Shein, raksasa fast-fashion yang pernah memiliki valuasi pribadi senilai $10 miliar, akhirnya akan go public. Hanya saja, bukan di tempat yang awalnya diharapkan siapa pun.
Setelah bertahun-tahun berusaha mencatatkan diri di New York dan kemudian London, perusahaan telah meninggalkan kedua venue Barat tersebut sepenuhnya dan kini mengejar IPO secara eksklusif di Bursa Saham Hong Kong. Perdagangan dijadwalkan dimulai pada 1 September 2026, dengan ticker 0625.HK, dengan valuasi target sekitar $27 miliar. Bagi yang mengikuti, itu adalah penurunan 73% dari nilai perusahaan pada tahun 2022.
Angka-angka di balik debut Shein di Hong Kong
Shein menawarkan sekitar 280 juta saham dengan harga antara HK$47,60 dan HK$49,50, yang akan menghasilkan dana sekitar $1,77 miliar hingga $1,8 miliar. Goldman Sachs, Morgan Stanley, dan JPMorgan mendukung transaksi ini.
Komitmen fondasi datang dari pemegang saham yang ada, termasuk Boyu Capital dan Tiger Global.
Komisi Pengawas Sekuritas Tiongkok memberikan persetujuan untuk pencatatan pada 10 Juli 2026, menyusul pengajuan rahasia yang dilakukan Shein pada pertengahan 2025.
Mengapa bukan New York atau London
Perjalanan IPO Shein terasa seperti GPS yang terus-menerus menghitung ulang rute. Perusahaan awalnya menargetkan New York, tetapi upaya itu menghadapi dinding oposisi politik. Para anggota Kongres AS dari kedua partai mengungkapkan kekhawatiran tentang praktik rantai pasok Shein, terutama tuduhan yang terkait dengan Xinjiang, di mana tenaga kerja paksa dalam produksi kapas telah menjadi titik api utama dalam hubungan AS-Tiongkok.
Bursa Saham London tampaknya menjadi pilihan cadangan yang masuk akal, tetapi rencana itu juga terhenti.
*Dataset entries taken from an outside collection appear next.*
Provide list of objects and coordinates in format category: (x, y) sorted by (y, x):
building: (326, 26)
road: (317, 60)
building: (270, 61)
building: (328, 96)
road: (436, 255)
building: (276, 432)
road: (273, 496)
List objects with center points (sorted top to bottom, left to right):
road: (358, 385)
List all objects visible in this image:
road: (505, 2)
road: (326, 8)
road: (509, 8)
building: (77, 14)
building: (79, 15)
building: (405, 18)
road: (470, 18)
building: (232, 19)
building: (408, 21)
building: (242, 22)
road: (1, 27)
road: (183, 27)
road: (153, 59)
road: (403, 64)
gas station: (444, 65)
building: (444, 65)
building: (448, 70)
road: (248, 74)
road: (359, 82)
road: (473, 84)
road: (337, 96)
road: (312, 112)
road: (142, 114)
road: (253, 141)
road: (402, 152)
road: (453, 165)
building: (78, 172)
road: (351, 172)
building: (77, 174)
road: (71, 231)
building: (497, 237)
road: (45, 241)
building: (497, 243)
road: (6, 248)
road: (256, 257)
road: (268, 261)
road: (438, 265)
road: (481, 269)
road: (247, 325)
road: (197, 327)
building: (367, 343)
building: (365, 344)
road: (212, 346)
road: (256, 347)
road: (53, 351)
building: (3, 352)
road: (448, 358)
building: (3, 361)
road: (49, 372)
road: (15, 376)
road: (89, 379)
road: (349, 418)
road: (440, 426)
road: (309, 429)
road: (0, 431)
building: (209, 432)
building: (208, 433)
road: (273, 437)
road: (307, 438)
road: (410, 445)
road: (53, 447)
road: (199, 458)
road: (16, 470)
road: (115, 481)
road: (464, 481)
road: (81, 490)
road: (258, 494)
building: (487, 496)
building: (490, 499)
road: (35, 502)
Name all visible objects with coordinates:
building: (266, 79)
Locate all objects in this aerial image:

Regulator dan politisi Inggris mengajukan pertanyaan serupa mengenai rantai pasokan, dan lingkungan politik yang lebih luas terhadap perusahaan yang terkait Tiongkok di Inggris ternyata kurang ramah daripada yang diharapkan Shein.
Sebuah perusahaan di bawah tekanan keuangan
Pada Q1 2026, Shein mencatat kerugian bersih sebesar $99 juta. Itu merupakan pembalikan drastis dibandingkan kuartal yang sama tahun sebelumnya, ketika perusahaan melaporkan laba sebesar $395 juta.
Dua faktor utama mendorong penurunan tersebut: perubahan tarif impor AS dan perlambatan pertumbuhan penjualan. Shein membangun sebagian besar model bisnisnya di AS berdasarkan pengecualian de minimis, aturan perdagangan yang memungkinkan paket bernilai di bawah $800 masuk ke negara tersebut tanpa dikenai bea. Perubahan terhadap ambang batas tersebut secara langsung memengaruhi struktur biaya dan keunggulan harga Shein di pasar Barat terbesarnya.
Apa arti pencatatan di Hong Kong ke depannya
Shein telah menandakan rencana untuk menginvestasikan dana hasil IPO ke pusat manufaktur Guangdong-nya. Itu adalah langkah sengaja untuk mengatasi kritik terhadap rantai pasokan yang menggagalkan ambisi pencatatan sahamnya di Barat.